Former Danbury priest defrocked after sex abuse allegations
DANBURY – Parishioners of a Catholic church where a former pastor was accused of sexually abusing a minor a decade ago stressed their commitment on Tuesday to supporting the victim.
“Faith communities have been through this before, and the way forward is with as much transparency as possible, and to offer support services to any victims who come forward,” said Thomas Saadi, a parishioner at St. Anthony Maronite Catholic Church.
The Rev. Larry Jensen, who was pastor of the church from 1998 to 2006, has been accused of sexual abuse of a minor during that period.
Later pastor of St. Joseph Maronite Catholic Church in Waterville, Maine, Jensen has been “permanently relieved of priestly ministry,” Michael Thomas, the vicar general of the Eparchy of Saint Maron of Brooklyn, told the Associated Press.
Details about the sexual abuse accusation were not available. Thomas could not be reached for further comment Tuesday.
“The only information is what I have read online,” said Saadi, Democratic minority leader on the City Council. “But any allegation like this must be taken seriously.”
In Danbury, the parish’s current pastor said a letter from the Brooklyn chancery was read during weekend Masses.
“I am not authorized to say anything, so I don’t feel comfortable talking about it,” said the Rev. Kiwan Naji Jalil, the pastor of St. Anthony’s. “We read the letter from the chancery office in Brooklyn, and that is all we can say.”
The letter was read to the three parishes where Jensen has served – in Danbury, in Maine and in North Carolina – assuring parishioners that all abuse complaints would be taken seriously, the AP reported.
Saadi said the church would conduct a transparent investigation.
“I have been in touch with the chancery to find out who to contact in case someone comes to me with a question,” Saadi said. “I expect the Eparchy will investigate this both internally and will cooperate with all civil authorities, including law enforcement.”
Although St. Anthony’s is a Catholic church in full communion with Rome, it has independent traditions in keeping with its Lebanese heritage. As such it is not under the authority of the Diocese of Bridgeport.
“It is part of the eastern tradition of the church,” said Brian Wallace, a diocesan spokesman. “The parish in Danbury is sponsored and supervised by the Maronite chancery in Brooklyn.”
Like all Catholic churches, St. Anthony’s has a protocol for reporting allegations of sexual abuse of minors by clergy, Wallace said.
“The fact is sexual abuse is a terrible thing,” Wallace said.
A longtime parishioner of St. Anthony’s said it is important to support victims of sexual abuse, but it is also important to support good priests.
“It’s a blemish on the reputation of the priests that are trying to repair the reputation of priests,” said Dolores Haddad, former religious education teacher in the parish who raised her family at St. Anthony’s. “There are a lot of great priests out there who are doing a great job.”
His time in Danbury
Jensen, a Michigan native, was an accountant before he decided to join the priesthood.

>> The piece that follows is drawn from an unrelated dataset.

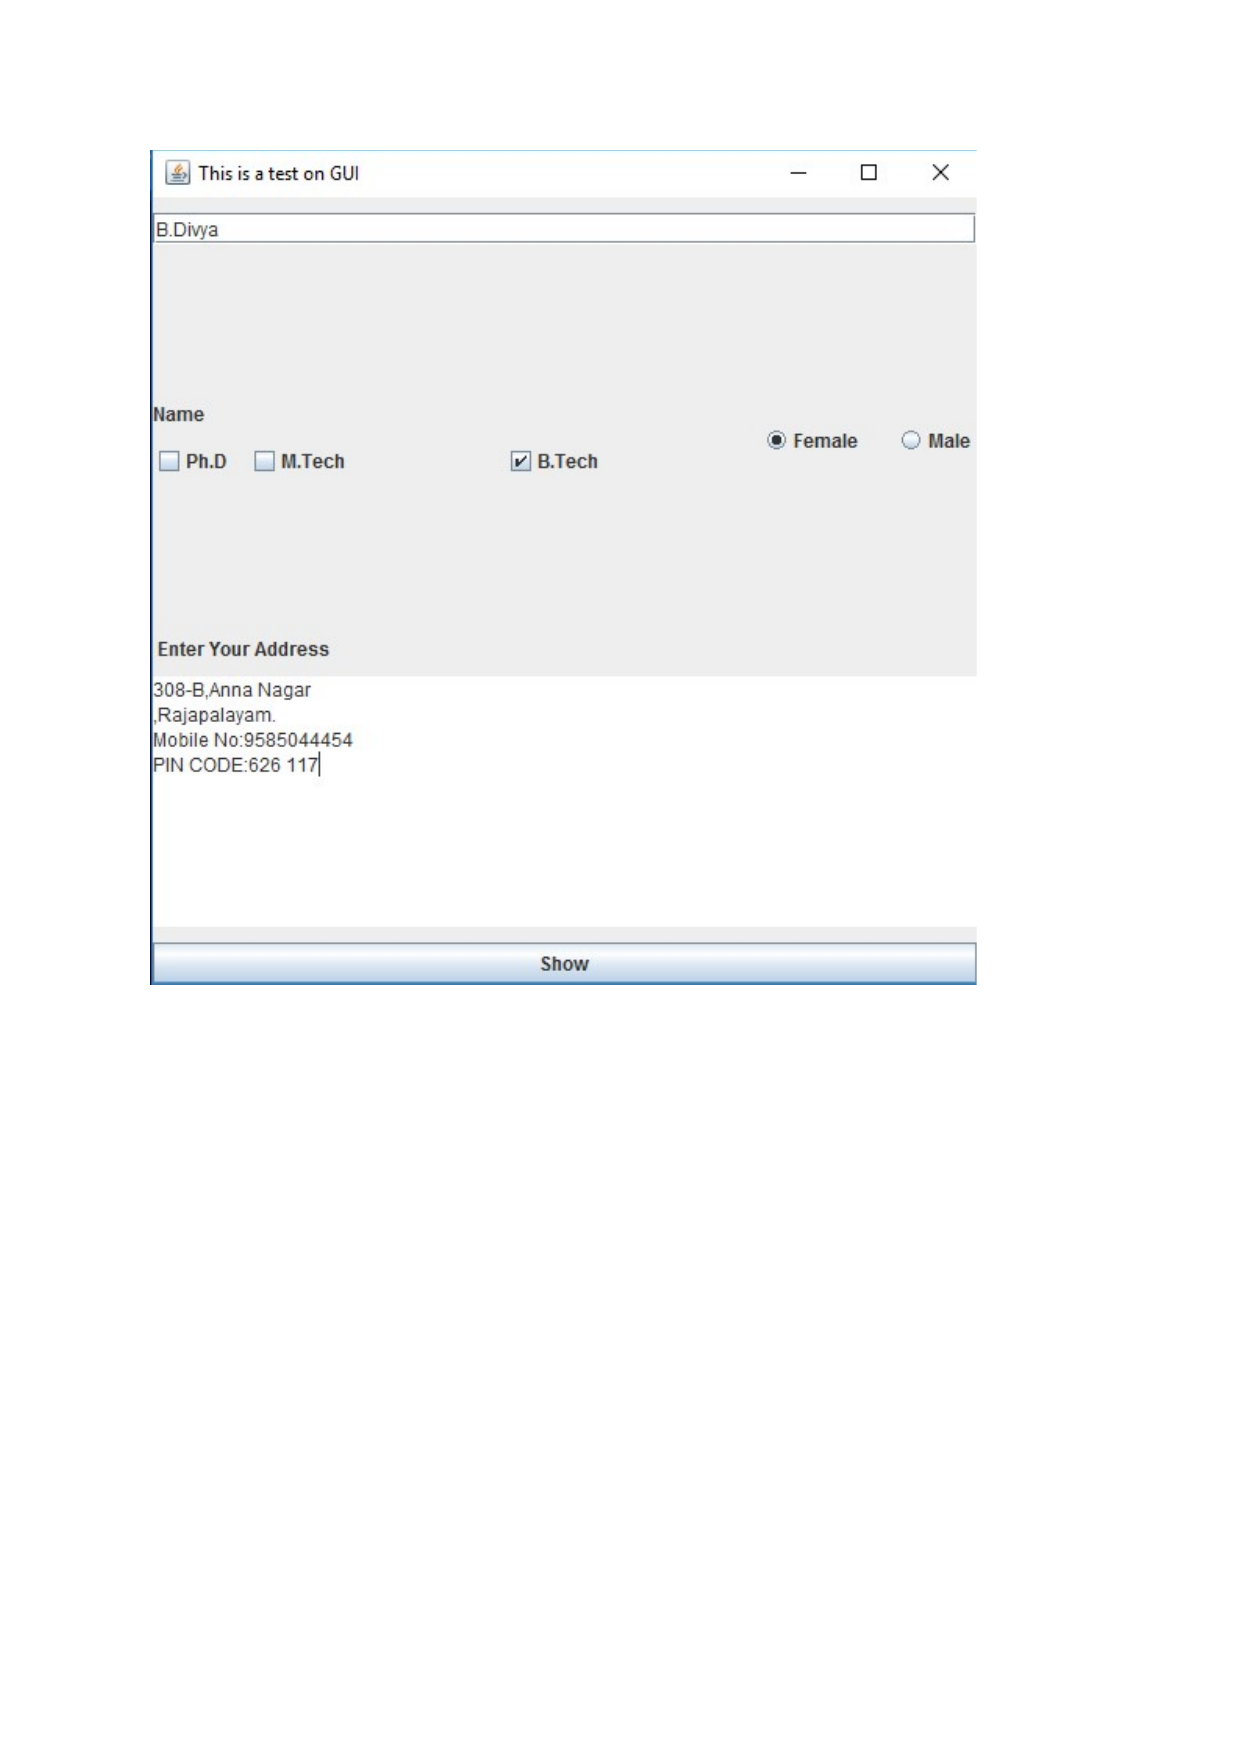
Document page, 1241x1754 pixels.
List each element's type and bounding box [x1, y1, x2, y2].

picture [150, 150, 977, 985]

Jensen came to St. Anthony from Fayetteville, N.C., in 1998. He left in July 2006 to serve at St. Joseph in Waterville.
“I will miss the people very, very much,” Jensen said in a 2006 interview with the News-Times. “They have been very loving, very supportive and very affirming. It is like a family feeling, like I belong with them.”

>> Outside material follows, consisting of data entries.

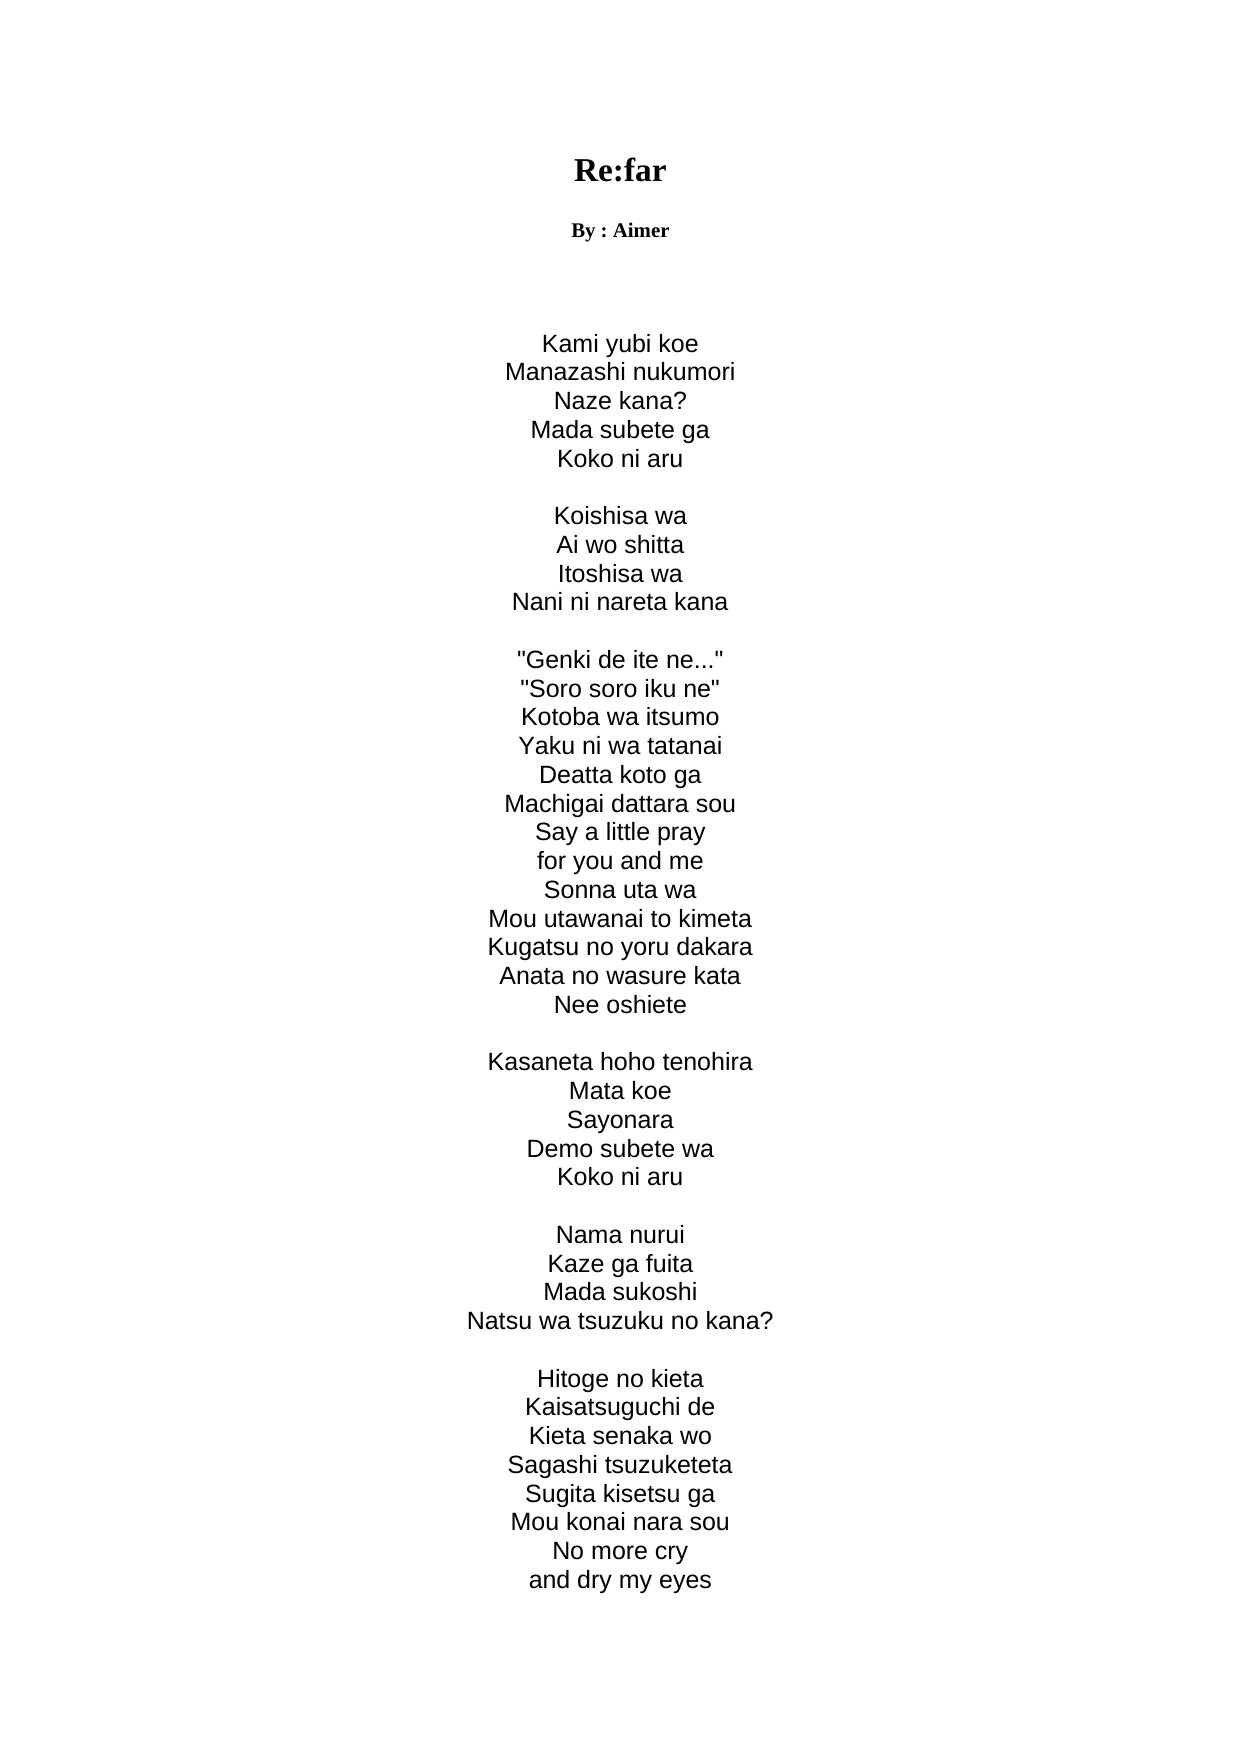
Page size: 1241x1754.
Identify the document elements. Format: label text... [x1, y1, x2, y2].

text Koishisa wa [150, 501, 1090, 530]
text Mou utawanai to kimeta [150, 904, 1090, 932]
text Yaku ni wa tatanai [150, 731, 1090, 760]
text Sonna uta wa [150, 875, 1090, 904]
text and dry my eyes [150, 1565, 1090, 1594]
text Kugatsu no yoru dakara [150, 932, 1090, 961]
text for you and me [150, 846, 1090, 875]
text Anata no wasure kata [150, 961, 1090, 990]
text Mada sukoshi [150, 1277, 1090, 1306]
text Demo subete wa [150, 1134, 1090, 1162]
text Koko ni aru [150, 444, 1090, 472]
text Sugita kisetsu ga [150, 1479, 1090, 1507]
text Kaze ga fuita [150, 1249, 1090, 1277]
text Manazashi nukumori [150, 357, 1090, 386]
text Sayonara [150, 1105, 1090, 1134]
text No more cry [150, 1536, 1090, 1565]
text Mada subete ga [150, 415, 1090, 444]
text Natsu wa tsuzuku no kana? [150, 1306, 1090, 1335]
text Machigai dattara sou [150, 789, 1090, 817]
text Kasaneta hoho tenohira [150, 1047, 1090, 1076]
text Itoshisa wa [150, 559, 1090, 587]
text Kami yubi koe [150, 329, 1090, 357]
text Hitoge no kieta [150, 1364, 1090, 1392]
text Kieta senaka wo [150, 1421, 1090, 1450]
text Sagashi tsuzuketeta [150, 1450, 1090, 1479]
text Kaisatsuguchi de [150, 1392, 1090, 1421]
text Koko ni aru [150, 1162, 1090, 1191]
text Ai wo shitta [150, 530, 1090, 559]
text Mata koe [150, 1076, 1090, 1105]
text Nani ni nareta kana [150, 587, 1090, 616]
text Re:far [150, 150, 1090, 188]
text By : Aimer [150, 217, 1090, 242]
text Nee oshiete [150, 990, 1090, 1019]
text "Genki de ite ne..." [150, 645, 1090, 674]
text Deatta koto ga [150, 760, 1090, 789]
text Naze kana? [150, 386, 1090, 415]
text "Soro soro iku ne" [150, 674, 1090, 702]
text Mou konai nara sou [150, 1507, 1090, 1536]
text Say a little pray [150, 817, 1090, 846]
text Nama nurui [150, 1220, 1090, 1249]
text Kotoba wa itsumo [150, 702, 1090, 731]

During his time at the Danbury church, the number of parishioners tripled, to about 300. Asked how he did it, he said, “I did it by being friendly.”

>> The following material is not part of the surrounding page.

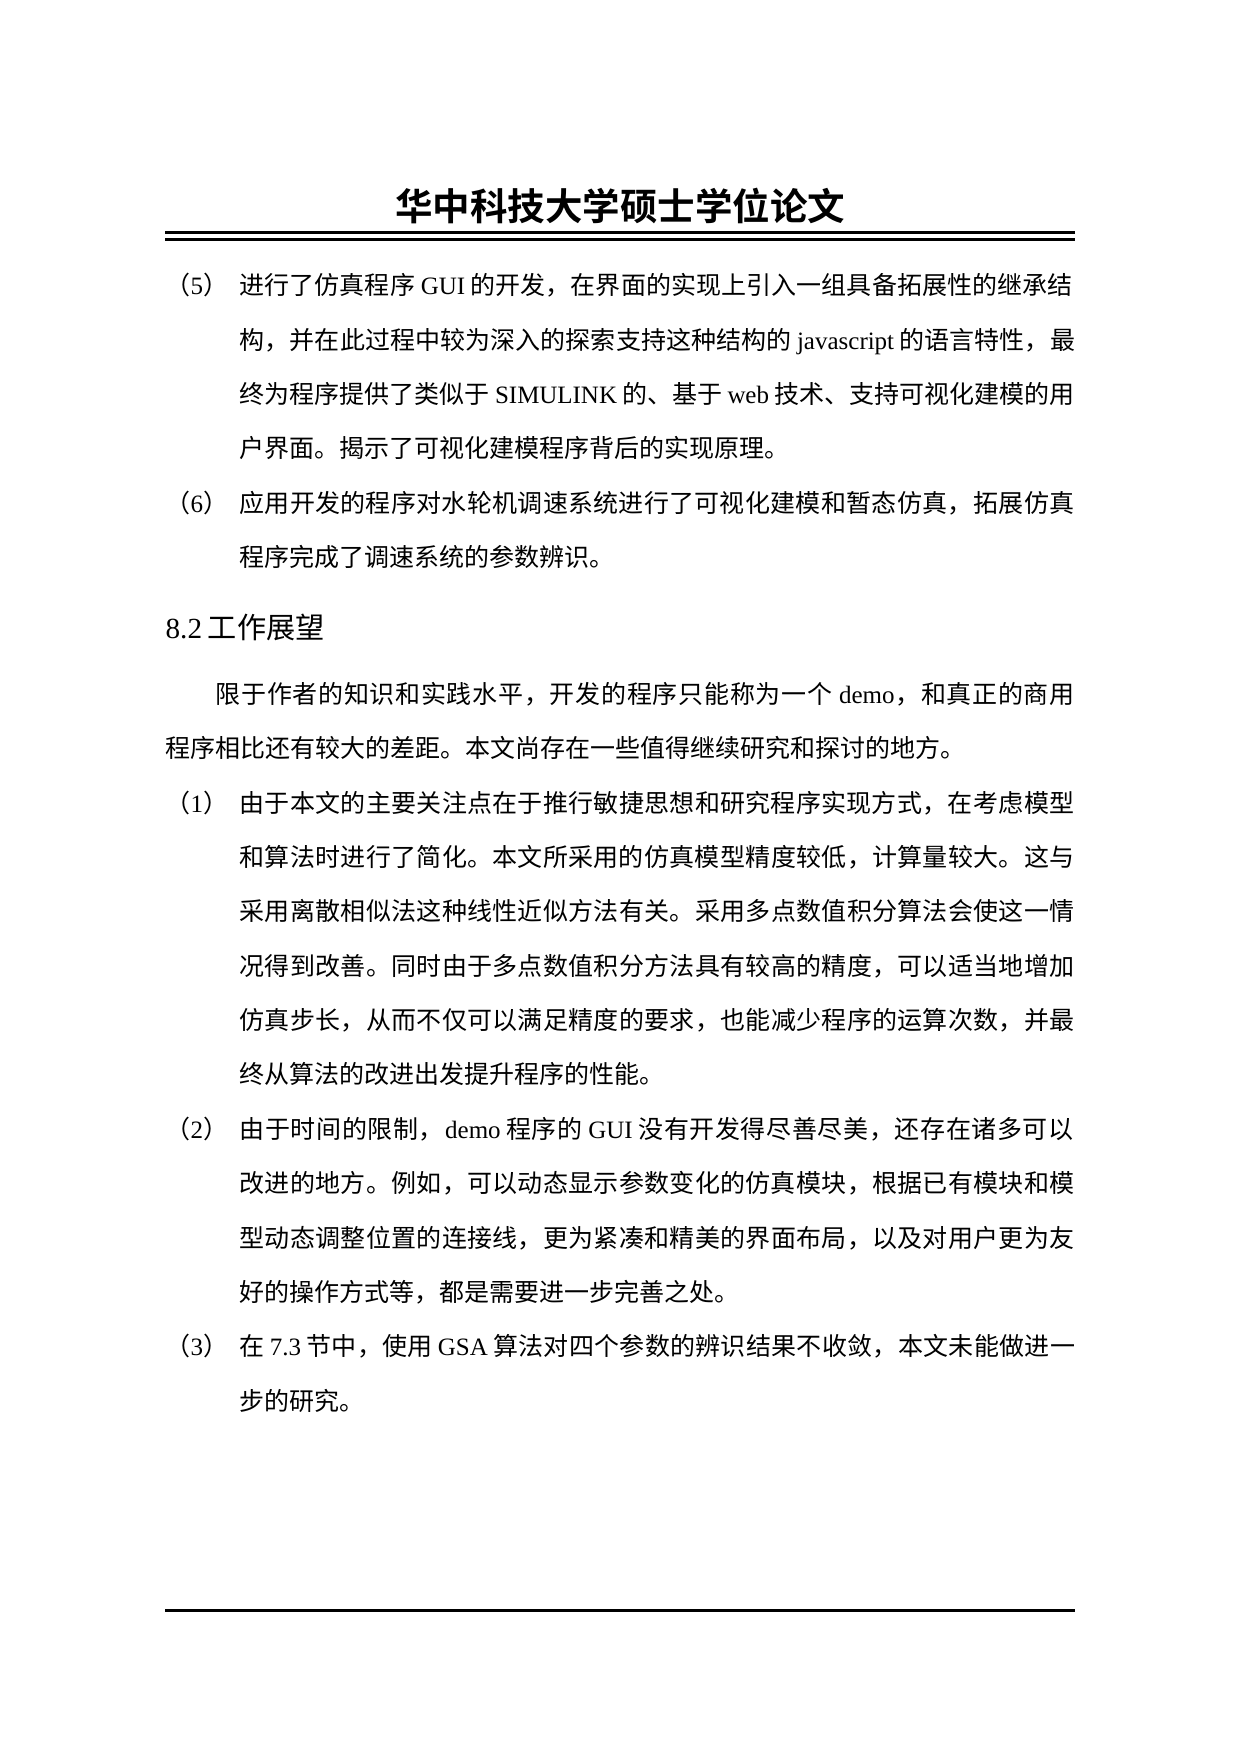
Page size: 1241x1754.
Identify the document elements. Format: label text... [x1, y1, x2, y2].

Jensen said in the 2006 interview that he tried to get youth more involved in church, starting a youth play for Christmas and a Passion play for teenagers and young adults.
On Sundays, the youth group, which had about 20 members, made breakfast for the parish after the liturgy. The group also worked with organizations that help HIV/AIDS patients and with school peer leadership groups.
“Children need to feel at home at their church,” Jensen said at the time. “It is supposed to be a family feeling when they are here.”